# [Kinematics] Faster way?

• Jun 1st 2010, 10:36 PM
Cthul
[Kinematics] Faster way?
I know how to do it, but it's ridiculously long.
How do I do this the fast way, assuming there is one.
I found the area of all and removed the negative areas to get the distance.

$\displaystyle \frac{\text{distance}}{\text{time}}$

And correctly got A.
• Jun 1st 2010, 10:46 PM
undefined
Quote:

Originally Posted by Cthul
I know how to do it, but it's ridiculously long.
How do I do this the fast way, assuming there is one.
I found the area of all and removed the negative areas to get the distance.

$\displaystyle \frac{\text{distance}}{\text{time}}$

And correctly got A.

I don't think there's a faster way with the information you've been given. You just have to be fast with finding areas of triangles and rectangles (and trapezoid/trapezium) and seeing when certain things cancel each other out. :(

Now, if you'd been given the start position (call it a) and end position (call it b), then there would be an easier way. It would be (1/14)(b-a). (By the fundamental theorem of calculus.)

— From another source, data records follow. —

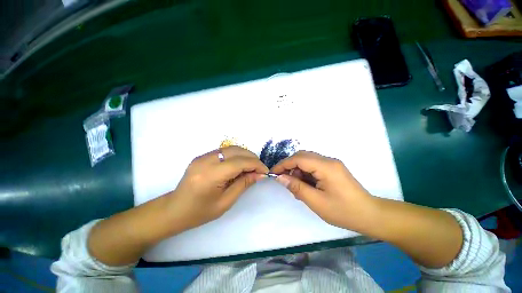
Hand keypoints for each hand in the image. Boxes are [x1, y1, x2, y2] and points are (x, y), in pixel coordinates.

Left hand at [167, 146, 268, 230]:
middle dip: (252, 158)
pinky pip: (224, 151)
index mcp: (211, 175)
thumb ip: (243, 184)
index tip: (265, 171)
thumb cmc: (199, 212)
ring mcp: (203, 156)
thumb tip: (260, 174)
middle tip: (259, 169)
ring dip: (245, 155)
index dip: (256, 165)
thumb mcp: (225, 202)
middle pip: (236, 151)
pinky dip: (236, 156)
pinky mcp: (202, 156)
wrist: (174, 209)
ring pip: (231, 148)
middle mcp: (206, 160)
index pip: (239, 162)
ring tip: (251, 167)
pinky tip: (239, 165)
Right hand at [271, 151, 374, 230]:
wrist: (369, 215)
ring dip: (297, 170)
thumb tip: (280, 177)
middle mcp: (328, 160)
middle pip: (302, 156)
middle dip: (289, 166)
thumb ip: (296, 187)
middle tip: (283, 180)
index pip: (299, 158)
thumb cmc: (343, 211)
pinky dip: (305, 173)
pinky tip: (305, 185)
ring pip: (307, 160)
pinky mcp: (332, 168)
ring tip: (295, 186)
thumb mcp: (316, 202)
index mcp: (326, 167)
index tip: (273, 173)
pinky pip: (313, 166)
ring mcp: (331, 163)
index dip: (283, 164)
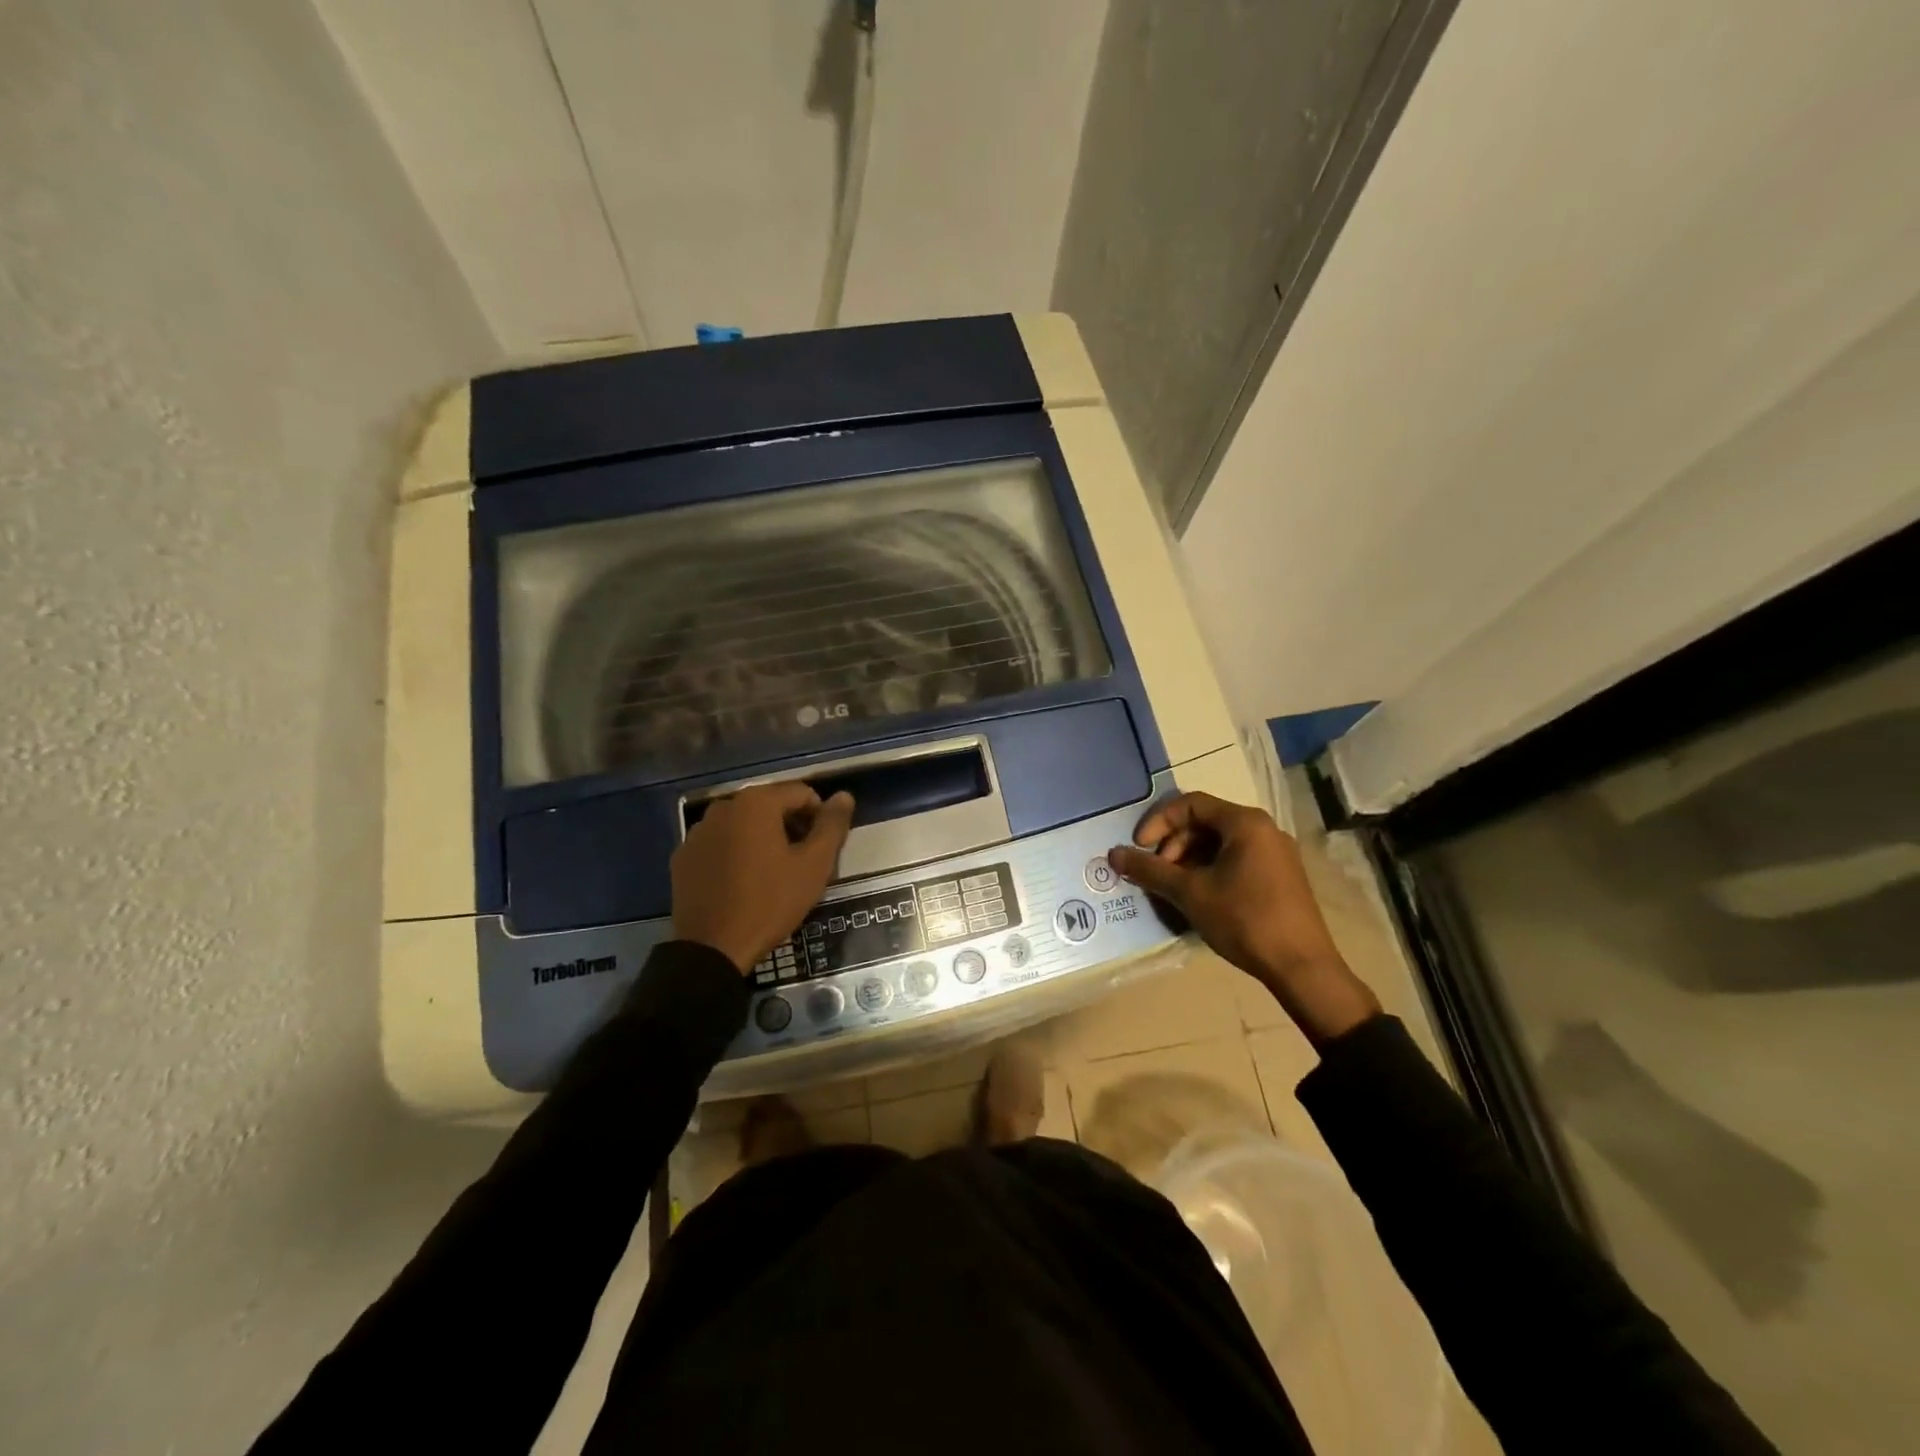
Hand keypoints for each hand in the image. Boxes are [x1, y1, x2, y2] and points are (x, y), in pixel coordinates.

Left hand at [671, 783, 855, 973]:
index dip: (819, 818)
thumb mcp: (814, 865)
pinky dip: (735, 853)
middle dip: (791, 827)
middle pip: (771, 805)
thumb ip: (832, 825)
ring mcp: (699, 831)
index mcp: (757, 802)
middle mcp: (724, 806)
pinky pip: (720, 843)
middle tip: (801, 864)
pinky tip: (742, 883)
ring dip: (763, 839)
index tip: (822, 850)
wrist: (713, 948)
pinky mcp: (683, 856)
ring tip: (772, 875)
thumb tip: (844, 796)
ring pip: (744, 824)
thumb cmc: (770, 902)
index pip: (802, 793)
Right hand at [1108, 792, 1379, 1045]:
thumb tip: (1113, 854)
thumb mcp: (1190, 893)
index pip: (1190, 804)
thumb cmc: (1244, 920)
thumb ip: (1150, 870)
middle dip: (1173, 845)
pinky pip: (1237, 860)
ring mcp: (1276, 853)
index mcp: (1245, 823)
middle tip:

Edit: You could however eliminate B immediately, since there's no way a denominator of 14 could get simplified to 16. You could eliminate E by eyeballing it. But I don't see easy ways to eliminate C and D.
• Jun 1st 2010, 11:03 PM
Cthul
Quote:

Originally Posted by undefined
I don't think there's a faster way with the information you've been given. You just have to be fast with finding areas of triangles and rectangles (and trapezoid/trapezium) and seeing when certain things cancel each other out. :(

Now, if you'd been given the start position (call it a) and end position (call it b), then there would be an easier way. It would be (1/14)(b-a). (By the fundamental theorem of calculus.)

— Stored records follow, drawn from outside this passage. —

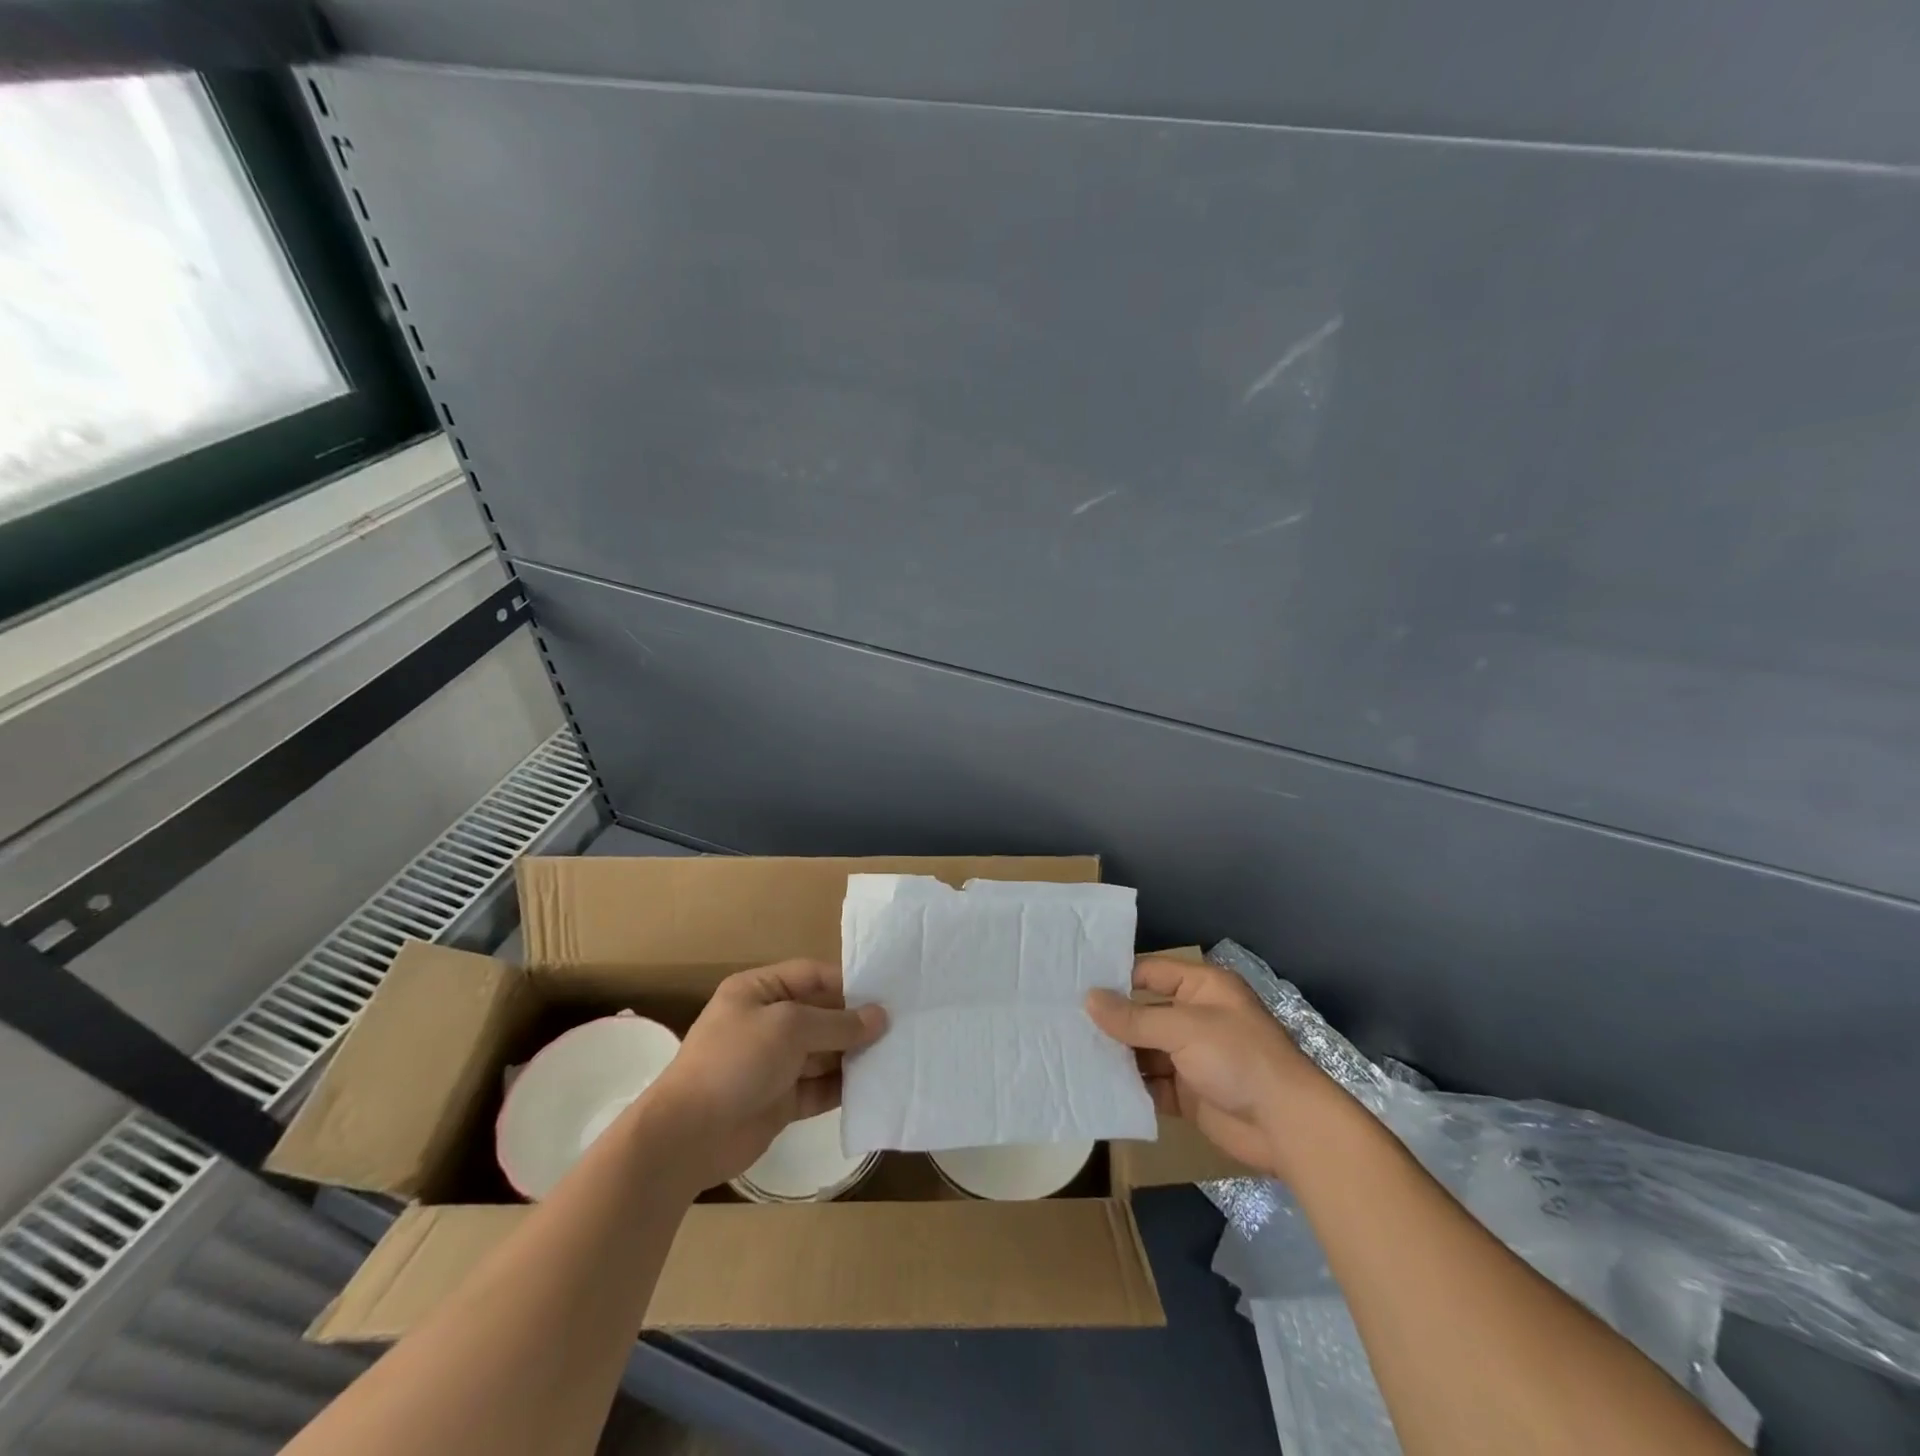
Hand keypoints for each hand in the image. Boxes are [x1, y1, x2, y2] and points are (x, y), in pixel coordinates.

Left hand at [644, 960, 886, 1189]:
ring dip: (854, 1055)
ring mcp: (773, 1063)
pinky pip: (819, 1087)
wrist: (688, 1136)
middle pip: (821, 1014)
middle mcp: (767, 1022)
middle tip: (901, 1025)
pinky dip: (843, 1087)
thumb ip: (837, 1023)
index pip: (811, 976)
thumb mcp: (789, 1028)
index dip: (848, 983)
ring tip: (895, 1054)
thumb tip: (880, 1017)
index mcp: (758, 991)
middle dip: (855, 1022)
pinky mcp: (780, 1100)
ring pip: (823, 1053)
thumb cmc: (736, 1061)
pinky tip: (874, 1087)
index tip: (886, 993)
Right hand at [1087, 957, 1333, 1177]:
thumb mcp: (1184, 1029)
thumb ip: (1134, 1018)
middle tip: (1063, 1022)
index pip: (1150, 973)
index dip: (1116, 978)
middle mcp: (1195, 1018)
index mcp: (1201, 988)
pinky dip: (1130, 1087)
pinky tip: (1097, 1087)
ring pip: (1144, 1051)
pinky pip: (1152, 1085)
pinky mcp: (1189, 1093)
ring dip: (1116, 1056)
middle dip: (1111, 1021)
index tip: (1074, 984)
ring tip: (1071, 1055)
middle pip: (1143, 1014)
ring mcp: (1192, 1057)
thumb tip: (1088, 999)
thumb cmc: (1238, 1058)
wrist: (1287, 1126)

Edit: You could however eliminate B immediately, since there's no way a denominator of 14 could get simplified to 16. You could eliminate E by eyeballing it. But I don't see easy ways to eliminate C and D.

Could you show me how you would do it?
• Jun 1st 2010, 11:14 PM
undefined
Quote:

Originally Posted by Cthul
Could you show me how you would do it?

No problem.

So going from point A to B, the area is 0 because the positive and negative contributions are equal.

Then from B to C it's -18.

Then from C to the place where it crosses the x-axis, it's -6, making overall total of -24. Then from that point to D it's 24, making overall total 0.

Then from D to E it's 2 * (average of 8 and 12) = 20. So the answer is 20/14 = 10/7.
• Jun 1st 2010, 11:44 PM
Cthul
Thanks, that's really helpful. I wasn't aware of the first part being that they would cancel out.